Research Areas

Hybrid Plasmonics

Surface plasmon have recently created a large interest due to their ability to focus light to a subwavelength scale. However, the large propagation loss of surface plasmon is a serious limitation. To overcome this limitation, we have proposed & demonstrated a hybrid plasmonic waveguide which consists of a metal plane separated from a high index medium by a low index spacer. Using this scheme the propagation loss could be reduced by more than an order of magnitude. Currently we are working on novel devices for integrated optics using a hybrid plasmonic guiding scheme. A Surface plasmon is usually excited by use of prism or grating. These excitation schemes are too bulky for nano-photonic applications. We have recently demonstrated that the combination of a sub-wavelength slot and a dielectric waveguide can act as a very compact, low-noise and efficient plasmon excitation scheme.

Dispersion Engineering

Dispersion Engineering lies on the intersection of three important branches of physics and engineering: Electromagnetic theory (EM), communication theory, and matter wave interaction. We are interested in mapping the evolution of information and energy in a dispersive medium/attenuating medium in space and time. More specifically, we are trying to tackle the following question: "Can a medium having abnormal group velocity, in presence of noise, be used to reduce or eliminate signal latency in electronic or microwave interconnects?"

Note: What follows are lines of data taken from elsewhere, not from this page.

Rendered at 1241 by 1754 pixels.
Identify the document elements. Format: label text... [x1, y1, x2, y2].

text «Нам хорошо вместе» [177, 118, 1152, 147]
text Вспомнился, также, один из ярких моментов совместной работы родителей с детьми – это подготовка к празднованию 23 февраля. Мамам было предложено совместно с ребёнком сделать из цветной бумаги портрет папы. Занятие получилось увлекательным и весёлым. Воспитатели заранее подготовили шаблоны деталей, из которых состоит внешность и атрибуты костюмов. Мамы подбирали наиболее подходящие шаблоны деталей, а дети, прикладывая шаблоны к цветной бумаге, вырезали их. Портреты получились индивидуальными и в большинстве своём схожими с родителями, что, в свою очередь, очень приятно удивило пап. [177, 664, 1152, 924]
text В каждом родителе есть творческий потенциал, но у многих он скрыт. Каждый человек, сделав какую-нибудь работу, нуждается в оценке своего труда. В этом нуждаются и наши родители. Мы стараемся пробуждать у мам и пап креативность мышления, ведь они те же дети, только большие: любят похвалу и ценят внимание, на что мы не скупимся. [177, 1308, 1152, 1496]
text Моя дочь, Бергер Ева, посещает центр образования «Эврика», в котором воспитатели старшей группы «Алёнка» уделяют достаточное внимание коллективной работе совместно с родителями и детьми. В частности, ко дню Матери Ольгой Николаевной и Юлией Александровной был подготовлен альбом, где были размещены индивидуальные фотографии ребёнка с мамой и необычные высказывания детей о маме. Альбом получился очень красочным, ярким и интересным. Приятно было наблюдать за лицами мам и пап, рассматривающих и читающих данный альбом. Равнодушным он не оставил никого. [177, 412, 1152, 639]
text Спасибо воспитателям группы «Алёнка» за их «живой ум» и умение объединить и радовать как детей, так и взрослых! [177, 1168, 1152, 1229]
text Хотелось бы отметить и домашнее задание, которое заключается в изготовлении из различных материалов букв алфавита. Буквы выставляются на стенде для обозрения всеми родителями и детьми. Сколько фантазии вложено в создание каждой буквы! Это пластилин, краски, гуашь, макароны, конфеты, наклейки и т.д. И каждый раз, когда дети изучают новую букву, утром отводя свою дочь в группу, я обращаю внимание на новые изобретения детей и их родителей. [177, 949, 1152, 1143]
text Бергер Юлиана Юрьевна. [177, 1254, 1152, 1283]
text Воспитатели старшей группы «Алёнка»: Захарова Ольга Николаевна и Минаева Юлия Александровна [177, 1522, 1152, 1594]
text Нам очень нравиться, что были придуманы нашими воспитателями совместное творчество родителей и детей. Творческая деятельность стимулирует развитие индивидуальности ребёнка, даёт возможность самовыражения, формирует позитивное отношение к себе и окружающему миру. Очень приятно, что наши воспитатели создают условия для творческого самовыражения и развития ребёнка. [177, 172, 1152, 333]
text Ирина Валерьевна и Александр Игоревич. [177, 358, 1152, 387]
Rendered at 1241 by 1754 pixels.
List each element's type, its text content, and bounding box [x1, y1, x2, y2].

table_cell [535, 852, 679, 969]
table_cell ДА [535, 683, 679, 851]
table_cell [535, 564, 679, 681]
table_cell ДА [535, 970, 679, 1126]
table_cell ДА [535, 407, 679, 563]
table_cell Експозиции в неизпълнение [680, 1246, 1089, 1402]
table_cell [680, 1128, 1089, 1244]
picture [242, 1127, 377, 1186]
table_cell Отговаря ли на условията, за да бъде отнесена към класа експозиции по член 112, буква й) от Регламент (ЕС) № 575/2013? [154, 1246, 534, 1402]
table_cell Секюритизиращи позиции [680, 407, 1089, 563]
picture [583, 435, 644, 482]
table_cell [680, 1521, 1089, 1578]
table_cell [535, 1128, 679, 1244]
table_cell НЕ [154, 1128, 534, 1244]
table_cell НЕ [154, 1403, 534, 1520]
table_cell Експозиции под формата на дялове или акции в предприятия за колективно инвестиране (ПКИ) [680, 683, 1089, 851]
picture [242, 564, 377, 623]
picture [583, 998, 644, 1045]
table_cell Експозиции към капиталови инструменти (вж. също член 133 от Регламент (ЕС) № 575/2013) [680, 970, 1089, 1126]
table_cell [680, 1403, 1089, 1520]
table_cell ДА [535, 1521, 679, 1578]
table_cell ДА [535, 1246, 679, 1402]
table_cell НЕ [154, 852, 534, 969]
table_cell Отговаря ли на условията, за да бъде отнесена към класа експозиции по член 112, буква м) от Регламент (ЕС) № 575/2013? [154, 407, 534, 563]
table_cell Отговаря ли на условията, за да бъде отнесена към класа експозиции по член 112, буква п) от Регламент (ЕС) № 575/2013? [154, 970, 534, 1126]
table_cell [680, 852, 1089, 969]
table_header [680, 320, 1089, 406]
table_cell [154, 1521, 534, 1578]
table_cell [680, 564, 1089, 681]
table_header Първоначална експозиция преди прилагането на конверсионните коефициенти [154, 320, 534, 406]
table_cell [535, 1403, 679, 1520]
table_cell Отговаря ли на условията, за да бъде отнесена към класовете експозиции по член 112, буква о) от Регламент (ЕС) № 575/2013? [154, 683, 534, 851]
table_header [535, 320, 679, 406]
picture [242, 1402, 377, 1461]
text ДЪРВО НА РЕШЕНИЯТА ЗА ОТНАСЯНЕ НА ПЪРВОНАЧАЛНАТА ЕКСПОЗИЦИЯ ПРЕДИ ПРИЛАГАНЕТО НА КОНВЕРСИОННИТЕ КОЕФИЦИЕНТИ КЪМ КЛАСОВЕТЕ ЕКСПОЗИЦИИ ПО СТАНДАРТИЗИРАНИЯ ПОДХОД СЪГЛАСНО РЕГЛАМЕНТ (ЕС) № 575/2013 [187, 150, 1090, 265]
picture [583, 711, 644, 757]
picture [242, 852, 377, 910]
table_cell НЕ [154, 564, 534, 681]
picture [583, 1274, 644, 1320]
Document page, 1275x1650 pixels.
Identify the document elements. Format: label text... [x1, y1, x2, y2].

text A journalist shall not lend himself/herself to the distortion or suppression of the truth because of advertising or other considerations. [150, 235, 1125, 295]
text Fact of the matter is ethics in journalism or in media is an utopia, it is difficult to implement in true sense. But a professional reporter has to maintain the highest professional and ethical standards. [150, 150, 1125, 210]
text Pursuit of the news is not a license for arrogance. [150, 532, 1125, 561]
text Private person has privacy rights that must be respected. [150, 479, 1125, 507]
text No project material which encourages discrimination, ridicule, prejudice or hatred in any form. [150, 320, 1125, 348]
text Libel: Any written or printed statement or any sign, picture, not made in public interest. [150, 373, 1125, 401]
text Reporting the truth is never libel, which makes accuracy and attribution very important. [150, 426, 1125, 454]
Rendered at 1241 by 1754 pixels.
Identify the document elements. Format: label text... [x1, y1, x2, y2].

The electromagnetic heating of metallic nanostructures (MNS) is caused due to the surface currents generated by the electric field in the metal’s skin depth region. These surface currents are strongly dependent on the surface morphology of the structure. Hence, the absorption of the energy from the incident radiation is strongly dependent on the shape of the surface of the MNS. Such electromagnetic heating becomes especially strong in the wavelength regime of the plasmon resonance of the MNS. This peak plasmon resonant wavelength of the MNS is also strongly dependent on the shape of the structure. For the purpose of energy conversion, besides absorption of energy from the electromagnetic radiation, it is equally important to make a pathway for the generated heat to be transferred to the surrounding medium. This transfer of thermal energy is proportional to the surface area of the object in contact with the surrounding medium, which directly relates on the shape of the object. We have developed a structural optimization method for metal nanostructures based on the shape dependency of their electromagnetic heat dissipation and thermodynamic transfer to the surroundings. We have used a parallel genetic algorithm (GA) in conjunction with a coupled electromagnetic (FDTD) and thermodynamic modeling of the metallic nanostructures for the optimization. The optimized nano-structure demonstrates significant improvement in electromagnetic heating in the spectral window of optimization as well as expedited cooling properties. The symmetry of the structures which is inherent in the design procedure makes them independent of the polarization at normal incidence and insensitive to the azimuthal direction of incidence.


For the next generation of integrated optics a number of novel materials are needed to allow for high modulation speeds and light generation on chip. To understand the properties of such materials better we use an ultrafast optical parametric amplifier in a pump-probe scheme. This allows to measure & understand the ultrafast carrier dynamics and accordingly optimize the materials for a specific device function.